Logical Parametricity and Type Theory: Relational Type Theory and general frameworks for relational parametricity provide realizability semantics, extensionality principles, and folding/unfolding of inductive/recursive types using generalized relations, supporting higher parametricity and proof-relevant settings (Stump et al., 2021, Sojakova et al., 2018).

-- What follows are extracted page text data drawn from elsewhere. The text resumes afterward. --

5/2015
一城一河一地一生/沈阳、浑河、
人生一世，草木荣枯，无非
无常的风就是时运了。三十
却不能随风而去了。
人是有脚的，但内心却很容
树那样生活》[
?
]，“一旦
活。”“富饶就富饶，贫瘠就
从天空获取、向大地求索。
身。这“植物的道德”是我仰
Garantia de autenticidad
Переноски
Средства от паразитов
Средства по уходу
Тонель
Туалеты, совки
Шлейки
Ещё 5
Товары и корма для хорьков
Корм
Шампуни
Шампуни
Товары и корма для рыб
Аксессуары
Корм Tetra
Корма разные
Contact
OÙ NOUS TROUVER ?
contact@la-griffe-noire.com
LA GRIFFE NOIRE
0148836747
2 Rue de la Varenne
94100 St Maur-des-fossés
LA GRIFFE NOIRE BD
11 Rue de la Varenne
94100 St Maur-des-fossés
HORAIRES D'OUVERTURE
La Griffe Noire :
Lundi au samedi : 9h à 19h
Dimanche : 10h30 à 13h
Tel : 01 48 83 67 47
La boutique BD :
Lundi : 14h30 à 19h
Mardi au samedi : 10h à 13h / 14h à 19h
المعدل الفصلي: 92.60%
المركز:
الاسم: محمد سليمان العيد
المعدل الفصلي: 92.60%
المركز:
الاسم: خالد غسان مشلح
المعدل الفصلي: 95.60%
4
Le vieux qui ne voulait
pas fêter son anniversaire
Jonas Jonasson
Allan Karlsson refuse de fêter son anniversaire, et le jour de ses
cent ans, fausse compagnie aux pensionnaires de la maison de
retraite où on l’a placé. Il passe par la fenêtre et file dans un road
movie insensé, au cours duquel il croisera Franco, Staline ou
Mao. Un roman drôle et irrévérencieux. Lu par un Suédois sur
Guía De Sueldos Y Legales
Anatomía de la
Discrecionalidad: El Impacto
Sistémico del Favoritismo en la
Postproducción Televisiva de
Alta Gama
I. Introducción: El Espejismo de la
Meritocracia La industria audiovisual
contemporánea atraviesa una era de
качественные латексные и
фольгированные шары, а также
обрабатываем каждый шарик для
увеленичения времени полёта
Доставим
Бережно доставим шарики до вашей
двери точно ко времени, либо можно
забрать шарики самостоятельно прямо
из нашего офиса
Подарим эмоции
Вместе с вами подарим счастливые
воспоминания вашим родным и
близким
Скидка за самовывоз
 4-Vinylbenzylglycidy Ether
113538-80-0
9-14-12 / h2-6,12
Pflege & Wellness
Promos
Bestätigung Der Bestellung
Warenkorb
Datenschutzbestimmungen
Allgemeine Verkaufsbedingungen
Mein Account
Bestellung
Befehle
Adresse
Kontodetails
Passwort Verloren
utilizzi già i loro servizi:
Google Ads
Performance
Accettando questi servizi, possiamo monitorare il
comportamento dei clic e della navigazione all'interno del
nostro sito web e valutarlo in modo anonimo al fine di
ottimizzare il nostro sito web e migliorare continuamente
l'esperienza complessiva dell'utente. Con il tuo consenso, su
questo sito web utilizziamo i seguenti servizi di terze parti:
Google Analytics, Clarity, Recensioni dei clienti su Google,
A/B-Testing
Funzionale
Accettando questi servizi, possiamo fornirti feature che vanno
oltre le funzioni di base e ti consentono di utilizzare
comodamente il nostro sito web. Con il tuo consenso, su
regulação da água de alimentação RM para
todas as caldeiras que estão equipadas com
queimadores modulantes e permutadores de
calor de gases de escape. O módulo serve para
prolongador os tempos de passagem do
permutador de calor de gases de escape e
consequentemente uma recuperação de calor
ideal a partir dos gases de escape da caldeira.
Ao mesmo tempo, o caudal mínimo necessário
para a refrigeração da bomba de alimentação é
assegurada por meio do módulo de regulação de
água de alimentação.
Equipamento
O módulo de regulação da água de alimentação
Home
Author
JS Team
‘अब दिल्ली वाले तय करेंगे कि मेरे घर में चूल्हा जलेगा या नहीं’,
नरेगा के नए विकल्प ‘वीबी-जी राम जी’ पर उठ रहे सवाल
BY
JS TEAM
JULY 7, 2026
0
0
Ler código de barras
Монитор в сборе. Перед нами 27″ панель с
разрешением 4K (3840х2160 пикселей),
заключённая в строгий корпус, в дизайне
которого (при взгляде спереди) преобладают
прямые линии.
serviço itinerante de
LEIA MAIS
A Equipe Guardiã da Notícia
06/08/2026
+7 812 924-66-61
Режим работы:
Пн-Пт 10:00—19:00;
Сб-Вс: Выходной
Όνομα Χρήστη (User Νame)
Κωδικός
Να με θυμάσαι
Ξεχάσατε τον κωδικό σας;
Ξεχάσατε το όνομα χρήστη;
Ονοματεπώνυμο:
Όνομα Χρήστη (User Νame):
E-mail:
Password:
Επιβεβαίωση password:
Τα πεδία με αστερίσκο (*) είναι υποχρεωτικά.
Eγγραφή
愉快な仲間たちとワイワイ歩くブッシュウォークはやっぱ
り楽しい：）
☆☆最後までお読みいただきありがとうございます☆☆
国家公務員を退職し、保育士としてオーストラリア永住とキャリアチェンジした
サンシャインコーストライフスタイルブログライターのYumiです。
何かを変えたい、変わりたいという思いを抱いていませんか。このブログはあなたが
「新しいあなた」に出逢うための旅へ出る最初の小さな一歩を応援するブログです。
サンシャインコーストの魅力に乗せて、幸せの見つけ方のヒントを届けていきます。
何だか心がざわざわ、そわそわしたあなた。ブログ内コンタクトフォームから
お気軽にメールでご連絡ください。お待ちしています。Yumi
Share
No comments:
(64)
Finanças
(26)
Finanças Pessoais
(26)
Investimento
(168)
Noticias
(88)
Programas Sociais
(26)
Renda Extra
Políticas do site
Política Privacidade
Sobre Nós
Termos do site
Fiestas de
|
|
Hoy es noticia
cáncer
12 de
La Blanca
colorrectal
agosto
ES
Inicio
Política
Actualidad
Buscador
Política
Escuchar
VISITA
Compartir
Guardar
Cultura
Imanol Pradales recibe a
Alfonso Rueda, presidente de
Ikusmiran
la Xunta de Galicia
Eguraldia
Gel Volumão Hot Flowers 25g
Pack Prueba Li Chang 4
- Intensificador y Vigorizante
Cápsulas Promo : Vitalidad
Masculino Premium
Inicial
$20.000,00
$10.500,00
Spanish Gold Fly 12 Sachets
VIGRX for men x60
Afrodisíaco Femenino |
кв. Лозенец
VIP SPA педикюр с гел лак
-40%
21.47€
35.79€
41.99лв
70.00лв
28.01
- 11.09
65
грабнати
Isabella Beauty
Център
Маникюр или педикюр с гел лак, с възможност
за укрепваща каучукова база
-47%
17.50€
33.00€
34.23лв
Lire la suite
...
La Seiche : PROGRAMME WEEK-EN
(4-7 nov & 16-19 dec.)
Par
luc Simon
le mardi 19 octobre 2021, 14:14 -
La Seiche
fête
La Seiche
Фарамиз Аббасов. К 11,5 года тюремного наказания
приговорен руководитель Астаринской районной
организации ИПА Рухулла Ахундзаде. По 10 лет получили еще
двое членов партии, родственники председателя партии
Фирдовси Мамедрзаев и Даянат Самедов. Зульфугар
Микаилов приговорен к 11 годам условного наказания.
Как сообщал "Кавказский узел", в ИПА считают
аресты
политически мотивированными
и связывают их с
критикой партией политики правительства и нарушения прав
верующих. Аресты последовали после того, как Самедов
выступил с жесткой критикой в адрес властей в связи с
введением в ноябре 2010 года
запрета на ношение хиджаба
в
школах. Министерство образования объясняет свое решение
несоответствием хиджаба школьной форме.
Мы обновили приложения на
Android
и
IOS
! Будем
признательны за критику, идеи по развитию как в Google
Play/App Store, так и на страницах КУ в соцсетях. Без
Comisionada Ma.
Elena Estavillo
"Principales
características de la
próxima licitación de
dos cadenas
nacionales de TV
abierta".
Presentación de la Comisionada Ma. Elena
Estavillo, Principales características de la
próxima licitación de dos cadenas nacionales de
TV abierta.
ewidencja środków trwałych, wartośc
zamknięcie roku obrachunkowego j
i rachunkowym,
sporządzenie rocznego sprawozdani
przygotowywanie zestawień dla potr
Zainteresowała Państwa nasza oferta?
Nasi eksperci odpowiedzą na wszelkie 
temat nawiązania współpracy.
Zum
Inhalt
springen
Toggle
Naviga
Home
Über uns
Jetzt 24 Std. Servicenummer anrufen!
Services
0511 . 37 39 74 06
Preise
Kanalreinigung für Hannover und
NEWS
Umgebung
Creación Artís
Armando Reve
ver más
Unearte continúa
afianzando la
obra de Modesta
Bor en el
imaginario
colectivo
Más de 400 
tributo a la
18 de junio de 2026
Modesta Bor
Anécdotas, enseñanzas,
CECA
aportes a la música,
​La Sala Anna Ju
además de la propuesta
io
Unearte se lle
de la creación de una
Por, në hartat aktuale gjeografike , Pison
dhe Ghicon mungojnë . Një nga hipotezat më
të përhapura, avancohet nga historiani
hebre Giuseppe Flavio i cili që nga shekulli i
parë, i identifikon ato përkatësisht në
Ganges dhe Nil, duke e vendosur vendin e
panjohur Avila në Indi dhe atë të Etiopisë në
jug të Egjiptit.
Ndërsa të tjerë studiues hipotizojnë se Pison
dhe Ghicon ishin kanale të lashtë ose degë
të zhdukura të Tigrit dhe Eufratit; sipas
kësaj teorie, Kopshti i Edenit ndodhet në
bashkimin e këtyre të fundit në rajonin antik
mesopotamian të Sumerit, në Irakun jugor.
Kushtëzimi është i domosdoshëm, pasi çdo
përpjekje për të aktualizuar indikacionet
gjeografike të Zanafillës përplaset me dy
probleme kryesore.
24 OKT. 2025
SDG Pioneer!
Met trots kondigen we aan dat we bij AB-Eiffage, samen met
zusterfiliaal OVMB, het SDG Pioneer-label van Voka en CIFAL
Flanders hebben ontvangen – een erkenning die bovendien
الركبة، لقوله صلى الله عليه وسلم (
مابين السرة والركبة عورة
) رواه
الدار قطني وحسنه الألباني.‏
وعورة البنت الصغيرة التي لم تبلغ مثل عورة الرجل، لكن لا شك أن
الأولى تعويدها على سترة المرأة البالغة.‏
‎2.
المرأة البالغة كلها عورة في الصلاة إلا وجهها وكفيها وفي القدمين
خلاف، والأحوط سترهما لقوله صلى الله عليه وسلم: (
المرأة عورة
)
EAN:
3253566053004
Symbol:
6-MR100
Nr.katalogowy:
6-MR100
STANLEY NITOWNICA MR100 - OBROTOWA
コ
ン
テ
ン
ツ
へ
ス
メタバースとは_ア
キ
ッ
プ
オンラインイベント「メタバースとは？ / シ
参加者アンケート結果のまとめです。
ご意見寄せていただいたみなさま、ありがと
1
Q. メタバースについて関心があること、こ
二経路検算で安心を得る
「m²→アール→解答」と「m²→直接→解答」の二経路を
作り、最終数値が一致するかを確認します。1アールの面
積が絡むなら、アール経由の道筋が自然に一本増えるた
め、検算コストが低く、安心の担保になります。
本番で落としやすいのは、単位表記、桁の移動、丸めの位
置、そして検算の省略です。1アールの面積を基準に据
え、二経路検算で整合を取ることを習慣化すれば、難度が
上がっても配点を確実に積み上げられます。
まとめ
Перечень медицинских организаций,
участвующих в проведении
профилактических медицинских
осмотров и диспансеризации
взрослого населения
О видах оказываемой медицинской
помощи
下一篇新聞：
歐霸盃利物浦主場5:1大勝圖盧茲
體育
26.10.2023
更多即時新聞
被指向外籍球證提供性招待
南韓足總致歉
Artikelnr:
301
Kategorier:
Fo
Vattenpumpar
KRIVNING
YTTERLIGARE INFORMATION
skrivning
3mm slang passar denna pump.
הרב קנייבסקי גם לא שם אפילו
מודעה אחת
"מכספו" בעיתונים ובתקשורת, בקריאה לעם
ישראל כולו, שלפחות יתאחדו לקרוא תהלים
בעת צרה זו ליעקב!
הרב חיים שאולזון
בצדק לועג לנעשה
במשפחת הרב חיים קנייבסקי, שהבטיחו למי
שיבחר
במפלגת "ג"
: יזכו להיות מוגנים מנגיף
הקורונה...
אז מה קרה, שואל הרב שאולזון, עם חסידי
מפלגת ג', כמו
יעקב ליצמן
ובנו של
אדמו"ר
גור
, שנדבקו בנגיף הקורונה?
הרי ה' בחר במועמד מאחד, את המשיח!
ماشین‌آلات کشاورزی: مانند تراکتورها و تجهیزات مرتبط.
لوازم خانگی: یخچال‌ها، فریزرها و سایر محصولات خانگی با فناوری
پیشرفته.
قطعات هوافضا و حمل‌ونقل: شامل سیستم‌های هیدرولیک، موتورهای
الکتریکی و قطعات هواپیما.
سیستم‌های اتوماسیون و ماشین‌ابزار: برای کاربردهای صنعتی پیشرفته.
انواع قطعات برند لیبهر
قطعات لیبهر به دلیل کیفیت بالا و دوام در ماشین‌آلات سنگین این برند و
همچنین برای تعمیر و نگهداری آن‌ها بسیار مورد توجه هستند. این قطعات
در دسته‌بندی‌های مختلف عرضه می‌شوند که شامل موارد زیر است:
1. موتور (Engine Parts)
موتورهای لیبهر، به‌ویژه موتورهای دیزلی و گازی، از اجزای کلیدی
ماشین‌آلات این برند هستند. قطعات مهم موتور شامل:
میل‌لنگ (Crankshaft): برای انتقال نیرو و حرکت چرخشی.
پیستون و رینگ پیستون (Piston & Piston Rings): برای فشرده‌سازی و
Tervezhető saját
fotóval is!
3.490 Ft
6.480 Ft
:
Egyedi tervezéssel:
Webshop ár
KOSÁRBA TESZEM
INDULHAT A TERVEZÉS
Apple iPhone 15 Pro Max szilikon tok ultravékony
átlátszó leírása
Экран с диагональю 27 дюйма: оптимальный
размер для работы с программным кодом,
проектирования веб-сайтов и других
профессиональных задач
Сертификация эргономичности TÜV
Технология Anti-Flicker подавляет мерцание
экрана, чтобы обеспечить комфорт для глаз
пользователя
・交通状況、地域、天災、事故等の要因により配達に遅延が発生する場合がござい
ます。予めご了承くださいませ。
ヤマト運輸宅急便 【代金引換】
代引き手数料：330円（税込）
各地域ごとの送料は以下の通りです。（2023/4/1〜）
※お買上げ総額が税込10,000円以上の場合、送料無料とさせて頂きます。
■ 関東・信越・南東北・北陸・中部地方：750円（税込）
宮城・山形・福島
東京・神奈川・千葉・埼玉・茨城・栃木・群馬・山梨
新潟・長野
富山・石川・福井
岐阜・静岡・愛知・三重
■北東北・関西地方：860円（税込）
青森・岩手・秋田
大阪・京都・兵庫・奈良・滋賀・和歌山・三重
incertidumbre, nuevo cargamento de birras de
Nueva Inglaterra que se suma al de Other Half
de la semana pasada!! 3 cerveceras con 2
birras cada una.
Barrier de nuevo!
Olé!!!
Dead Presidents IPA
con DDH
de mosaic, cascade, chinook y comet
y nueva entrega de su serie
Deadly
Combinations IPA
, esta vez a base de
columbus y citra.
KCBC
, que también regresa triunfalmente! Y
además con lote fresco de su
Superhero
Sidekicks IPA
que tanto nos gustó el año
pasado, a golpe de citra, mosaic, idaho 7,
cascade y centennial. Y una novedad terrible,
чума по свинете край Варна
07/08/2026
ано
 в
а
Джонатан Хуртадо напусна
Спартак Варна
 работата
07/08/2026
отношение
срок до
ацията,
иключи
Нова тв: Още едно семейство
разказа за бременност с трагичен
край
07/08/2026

6. Limitations, Extensions, and Future Directions

Scope and Expressiveness: While general relational semantics frameworks subsume a wide class of logics and computational models (classical, intuitionistic, substructural, multi-valued, etc.), some logical varieties lack the finite-model property, or require subtler preservation under conuclear operations (Fussner, 2020, Hartonas, 2021).
Technical Subtleties: The interaction of higher-arity relations, residuated/conuclear identities, or degenerate/connection structures in categorical frameworks can be nontrivial; coherence of adjoints and naturality in parametric models demands careful handling (Sojakova et al., 2018, Hartonas, 2021).
Future Directions: Ongoing work seeks higher-dimensional generalizations (cubical sets for n-parametricity), graph- or hypergraph-based semantics for further logical systems, extensions to full effectful or quantitative (cost, privacy) program logics, and direct algebraic/categorical integration into software engineering tools and modular semantic description languages (Conradie et al., 2022, Sato et al., 2022, Pombo et al., 2021, Maillard et al., 2019).
Operational-Physical Interpretation: In mathematics, physics, and database theory, there is increasing emphasis on nameable value semantics, where all individuals are terms or measurements present in syntax or physical field data, rather than abstract points of an external domain (François et al., 4 Jul 2024, Pombo et al., 2021, Kent, 2012).

7. Conclusion

General relational semantics frameworks provide a foundational and unifying platform for interpreting logic, type theory, programming languages, modal and substructural logics, gauge field theory, and data management—all in terms of relations that are compatible with underlying symmetries, invariance principles, and operational structures. They support a modular, compositional, and algebraically robust semantics, facilitate proofs of completeness and uniformity, and directly connect abstract theory with practical, computational, and physical applications across disciplines (Hartonas, 23 Nov 2025, Sterling et al., 2022, François et al., 4 Jul 2024, Sojakova et al., 2018, Maillard et al., 2019, Kent, 2012, Hartonas, 2021, Fussner, 2020).